Dan, proeuropejski burmistrz Bukaresztu, wygrał w Rumunii drugą turę wyborów prezydenckich, która odbyła się w ostatnią niedzielę. Pokonał lidera radykalnie prawicowej AUR George Simiona, który wyraził poparcie dla kandydata PiS w polskich wyborach prezydenckich Karola Nawrockiego.
DOWIEDZ SIĘ WIĘCEJ:
Zamieszanie z wyborami w Rumunii
Niedzielne wybory w Rumunii odbyły się po tym, jak w grudniu ubiegłego roku Sąd Konstytucyjny unieważnił pierwszą turę wyborów prezydenckich z 24 listopada 2024. Przyczyną tej decyzji były zarzuty wobec jednego z kandydatów – Calina Georgescu, który zdobył wówczas pierwsze miejsce – o nadużycia w kampanii i złamanie zasad uczciwej konkurencji wyborczej, a także wsparcie ze strony "aktora zewnętrznego", z sugestią, że chodzi o Rosję.
Nowa rzeczywistość polityczna w Kanadzie
Carney został premierem Kanady 14 marca po objęciu funkcji lidera Partii Liberalnej, po tym, jak zrezygnował z niej - i zarazem z funkcji premiera - Justin Trudeau. Następnie Carney i jego partia wygrała przedterminowe wybory parlamentarne, pokonując kanadyjską partię konserwatywną. Kanadyjską kampanię wyborczą uwarunkowały w dużej mierze groźby prezydenta USA Donalda Trumpa, który między innymi wypowiadał się o Kanadzie jako o "51. stanie USA".

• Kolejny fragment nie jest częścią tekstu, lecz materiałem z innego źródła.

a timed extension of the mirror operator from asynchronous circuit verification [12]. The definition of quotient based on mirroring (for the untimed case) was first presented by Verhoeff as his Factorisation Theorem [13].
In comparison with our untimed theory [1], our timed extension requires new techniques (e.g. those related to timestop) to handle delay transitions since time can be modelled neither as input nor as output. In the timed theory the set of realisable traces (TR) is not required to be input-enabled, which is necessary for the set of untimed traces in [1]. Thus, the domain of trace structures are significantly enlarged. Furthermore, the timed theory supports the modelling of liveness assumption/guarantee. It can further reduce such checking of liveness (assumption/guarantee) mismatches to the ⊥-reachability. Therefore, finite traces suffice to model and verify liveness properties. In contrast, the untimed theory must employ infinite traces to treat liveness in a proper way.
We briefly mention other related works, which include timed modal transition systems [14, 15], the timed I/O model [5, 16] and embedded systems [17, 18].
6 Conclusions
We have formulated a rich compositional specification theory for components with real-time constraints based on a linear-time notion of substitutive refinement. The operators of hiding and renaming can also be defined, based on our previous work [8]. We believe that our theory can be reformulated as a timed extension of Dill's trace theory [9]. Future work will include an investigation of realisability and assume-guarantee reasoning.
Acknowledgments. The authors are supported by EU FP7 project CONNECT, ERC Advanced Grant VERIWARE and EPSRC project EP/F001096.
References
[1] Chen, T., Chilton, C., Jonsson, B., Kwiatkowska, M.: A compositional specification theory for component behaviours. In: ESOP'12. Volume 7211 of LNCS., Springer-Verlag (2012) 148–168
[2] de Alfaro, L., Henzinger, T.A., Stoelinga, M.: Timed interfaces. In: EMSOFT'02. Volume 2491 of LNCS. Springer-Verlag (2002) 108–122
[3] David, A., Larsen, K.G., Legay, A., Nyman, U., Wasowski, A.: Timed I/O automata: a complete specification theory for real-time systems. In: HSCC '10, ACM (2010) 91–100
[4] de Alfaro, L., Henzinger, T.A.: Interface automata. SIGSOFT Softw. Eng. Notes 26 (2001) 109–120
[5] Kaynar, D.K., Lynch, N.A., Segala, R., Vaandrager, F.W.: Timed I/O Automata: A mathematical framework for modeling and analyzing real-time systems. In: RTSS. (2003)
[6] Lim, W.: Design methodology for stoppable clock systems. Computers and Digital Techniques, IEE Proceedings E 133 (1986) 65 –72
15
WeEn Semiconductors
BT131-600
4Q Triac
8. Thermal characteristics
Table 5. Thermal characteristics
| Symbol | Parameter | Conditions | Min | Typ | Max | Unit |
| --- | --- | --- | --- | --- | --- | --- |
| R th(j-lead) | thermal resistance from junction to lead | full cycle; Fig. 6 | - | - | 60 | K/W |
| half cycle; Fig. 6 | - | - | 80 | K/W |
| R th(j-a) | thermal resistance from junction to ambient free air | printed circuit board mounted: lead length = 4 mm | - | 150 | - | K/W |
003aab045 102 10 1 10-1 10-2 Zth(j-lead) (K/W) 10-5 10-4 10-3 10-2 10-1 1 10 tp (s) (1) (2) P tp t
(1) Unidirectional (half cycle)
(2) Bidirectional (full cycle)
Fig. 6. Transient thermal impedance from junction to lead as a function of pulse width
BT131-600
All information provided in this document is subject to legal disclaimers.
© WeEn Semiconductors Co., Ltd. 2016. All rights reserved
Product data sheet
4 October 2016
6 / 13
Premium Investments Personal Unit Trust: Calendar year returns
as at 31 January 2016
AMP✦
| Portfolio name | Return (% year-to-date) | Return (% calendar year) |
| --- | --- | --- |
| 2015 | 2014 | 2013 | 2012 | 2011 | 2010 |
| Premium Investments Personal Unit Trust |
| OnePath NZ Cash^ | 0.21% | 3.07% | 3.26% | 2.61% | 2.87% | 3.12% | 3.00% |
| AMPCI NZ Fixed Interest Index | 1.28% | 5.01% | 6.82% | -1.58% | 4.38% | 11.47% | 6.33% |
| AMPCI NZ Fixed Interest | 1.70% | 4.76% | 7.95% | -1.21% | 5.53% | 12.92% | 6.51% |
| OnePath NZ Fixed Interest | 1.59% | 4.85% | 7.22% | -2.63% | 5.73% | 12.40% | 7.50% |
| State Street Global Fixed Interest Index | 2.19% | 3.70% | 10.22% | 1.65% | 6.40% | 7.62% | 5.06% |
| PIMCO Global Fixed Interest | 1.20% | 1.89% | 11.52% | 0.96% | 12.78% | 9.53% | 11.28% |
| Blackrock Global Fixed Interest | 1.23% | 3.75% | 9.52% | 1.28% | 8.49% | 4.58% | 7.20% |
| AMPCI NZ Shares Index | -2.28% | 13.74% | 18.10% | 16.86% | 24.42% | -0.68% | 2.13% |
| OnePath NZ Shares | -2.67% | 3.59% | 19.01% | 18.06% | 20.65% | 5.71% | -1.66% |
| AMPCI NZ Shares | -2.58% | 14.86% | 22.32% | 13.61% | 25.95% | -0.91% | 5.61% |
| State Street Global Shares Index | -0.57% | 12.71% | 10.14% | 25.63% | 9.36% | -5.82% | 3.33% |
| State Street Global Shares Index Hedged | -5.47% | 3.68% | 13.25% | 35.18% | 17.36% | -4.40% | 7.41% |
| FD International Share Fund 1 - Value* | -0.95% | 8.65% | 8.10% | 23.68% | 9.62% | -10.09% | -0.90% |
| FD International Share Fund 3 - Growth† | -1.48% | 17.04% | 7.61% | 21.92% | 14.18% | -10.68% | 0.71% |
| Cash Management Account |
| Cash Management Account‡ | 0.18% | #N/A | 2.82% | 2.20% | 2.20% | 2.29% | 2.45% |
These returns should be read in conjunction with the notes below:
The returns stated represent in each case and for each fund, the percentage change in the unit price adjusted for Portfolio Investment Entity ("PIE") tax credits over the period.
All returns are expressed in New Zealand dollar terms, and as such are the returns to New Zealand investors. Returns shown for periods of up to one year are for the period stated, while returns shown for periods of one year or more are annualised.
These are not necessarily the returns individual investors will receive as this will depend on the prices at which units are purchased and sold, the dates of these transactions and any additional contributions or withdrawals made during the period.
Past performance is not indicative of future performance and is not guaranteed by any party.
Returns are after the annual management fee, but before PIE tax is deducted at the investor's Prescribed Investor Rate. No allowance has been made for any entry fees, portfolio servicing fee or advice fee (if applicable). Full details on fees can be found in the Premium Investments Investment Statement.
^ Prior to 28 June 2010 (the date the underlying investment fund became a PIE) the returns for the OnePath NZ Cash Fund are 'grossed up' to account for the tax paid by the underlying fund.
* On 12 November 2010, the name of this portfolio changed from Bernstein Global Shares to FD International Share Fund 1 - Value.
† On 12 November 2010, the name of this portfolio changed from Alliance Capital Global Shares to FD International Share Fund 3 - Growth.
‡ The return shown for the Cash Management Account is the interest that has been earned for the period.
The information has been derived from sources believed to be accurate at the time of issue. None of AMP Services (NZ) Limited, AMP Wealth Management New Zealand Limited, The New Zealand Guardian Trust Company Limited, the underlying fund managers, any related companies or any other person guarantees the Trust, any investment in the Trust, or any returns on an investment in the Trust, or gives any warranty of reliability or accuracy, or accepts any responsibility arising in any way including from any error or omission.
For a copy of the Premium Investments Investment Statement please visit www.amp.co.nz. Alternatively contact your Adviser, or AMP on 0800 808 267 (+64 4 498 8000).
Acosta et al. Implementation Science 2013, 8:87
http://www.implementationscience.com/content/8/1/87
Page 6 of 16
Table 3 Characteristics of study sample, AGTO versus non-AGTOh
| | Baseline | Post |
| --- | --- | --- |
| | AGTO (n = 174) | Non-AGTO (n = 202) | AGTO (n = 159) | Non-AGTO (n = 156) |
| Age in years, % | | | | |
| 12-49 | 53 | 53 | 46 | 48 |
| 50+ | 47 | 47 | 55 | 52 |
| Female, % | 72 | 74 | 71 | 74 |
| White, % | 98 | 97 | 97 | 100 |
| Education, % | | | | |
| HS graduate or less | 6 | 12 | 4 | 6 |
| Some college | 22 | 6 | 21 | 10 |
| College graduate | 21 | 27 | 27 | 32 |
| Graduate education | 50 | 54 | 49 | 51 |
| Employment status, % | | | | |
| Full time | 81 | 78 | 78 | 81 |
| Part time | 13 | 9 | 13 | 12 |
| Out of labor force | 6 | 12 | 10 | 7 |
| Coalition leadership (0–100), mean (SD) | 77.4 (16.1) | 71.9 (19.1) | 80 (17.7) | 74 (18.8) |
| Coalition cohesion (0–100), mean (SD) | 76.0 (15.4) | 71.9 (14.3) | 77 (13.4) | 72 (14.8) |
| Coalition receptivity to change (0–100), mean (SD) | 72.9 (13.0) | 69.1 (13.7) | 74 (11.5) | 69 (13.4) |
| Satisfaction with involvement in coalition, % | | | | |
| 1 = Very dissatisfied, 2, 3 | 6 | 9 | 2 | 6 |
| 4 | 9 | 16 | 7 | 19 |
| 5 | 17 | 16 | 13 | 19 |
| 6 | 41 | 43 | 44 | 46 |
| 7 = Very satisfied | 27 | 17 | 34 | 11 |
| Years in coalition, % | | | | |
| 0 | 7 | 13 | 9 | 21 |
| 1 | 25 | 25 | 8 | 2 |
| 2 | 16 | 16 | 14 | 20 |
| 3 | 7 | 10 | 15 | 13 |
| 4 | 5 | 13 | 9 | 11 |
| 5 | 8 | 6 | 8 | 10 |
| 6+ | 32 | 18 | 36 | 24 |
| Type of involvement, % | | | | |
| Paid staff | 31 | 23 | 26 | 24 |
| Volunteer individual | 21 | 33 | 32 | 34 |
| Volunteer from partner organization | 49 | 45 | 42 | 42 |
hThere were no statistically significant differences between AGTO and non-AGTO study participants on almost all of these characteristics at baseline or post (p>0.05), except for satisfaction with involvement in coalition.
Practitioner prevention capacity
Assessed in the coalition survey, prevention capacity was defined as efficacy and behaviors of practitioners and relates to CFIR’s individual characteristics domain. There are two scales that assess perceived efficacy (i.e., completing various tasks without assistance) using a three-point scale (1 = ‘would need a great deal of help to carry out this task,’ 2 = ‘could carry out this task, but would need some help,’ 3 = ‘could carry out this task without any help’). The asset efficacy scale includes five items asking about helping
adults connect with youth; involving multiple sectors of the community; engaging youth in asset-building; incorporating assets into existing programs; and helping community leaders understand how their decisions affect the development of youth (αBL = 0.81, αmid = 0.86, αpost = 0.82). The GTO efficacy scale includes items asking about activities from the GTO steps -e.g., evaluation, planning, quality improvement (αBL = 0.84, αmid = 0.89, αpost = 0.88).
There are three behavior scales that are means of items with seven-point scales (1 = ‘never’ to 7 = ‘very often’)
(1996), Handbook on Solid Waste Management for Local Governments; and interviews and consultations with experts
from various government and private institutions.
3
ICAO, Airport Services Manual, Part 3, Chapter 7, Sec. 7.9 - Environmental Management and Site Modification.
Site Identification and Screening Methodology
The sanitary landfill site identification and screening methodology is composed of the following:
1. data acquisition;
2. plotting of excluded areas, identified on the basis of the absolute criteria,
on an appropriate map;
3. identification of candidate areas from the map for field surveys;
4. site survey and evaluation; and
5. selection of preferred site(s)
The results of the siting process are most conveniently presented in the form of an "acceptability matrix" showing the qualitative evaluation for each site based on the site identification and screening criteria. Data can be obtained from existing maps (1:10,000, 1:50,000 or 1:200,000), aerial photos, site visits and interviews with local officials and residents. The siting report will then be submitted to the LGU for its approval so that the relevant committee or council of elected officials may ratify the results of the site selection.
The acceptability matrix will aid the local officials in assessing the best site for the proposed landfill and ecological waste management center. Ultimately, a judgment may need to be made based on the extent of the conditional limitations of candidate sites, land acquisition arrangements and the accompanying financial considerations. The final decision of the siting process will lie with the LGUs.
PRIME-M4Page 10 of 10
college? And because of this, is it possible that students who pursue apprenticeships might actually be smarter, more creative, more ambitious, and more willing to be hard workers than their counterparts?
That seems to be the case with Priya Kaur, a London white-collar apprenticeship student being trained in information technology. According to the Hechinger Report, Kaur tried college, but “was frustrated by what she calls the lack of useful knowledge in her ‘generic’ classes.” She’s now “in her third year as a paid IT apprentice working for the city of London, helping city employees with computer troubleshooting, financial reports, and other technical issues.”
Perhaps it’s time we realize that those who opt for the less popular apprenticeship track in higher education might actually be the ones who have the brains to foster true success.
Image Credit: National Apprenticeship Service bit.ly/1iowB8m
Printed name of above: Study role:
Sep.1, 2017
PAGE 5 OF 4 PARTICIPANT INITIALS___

Konserwatyści w Kanadzie są odbierani przez część wyborców jako bliscy amerykańskim republikanom, a w połowie marca konserwatywna premier Alberty Danielle Smith w wywiadzie dla Breitbart News mówiła między innymi, że lider konserwatystów Pierre Poilievre "jest zsynchronizowany" z Trumpem.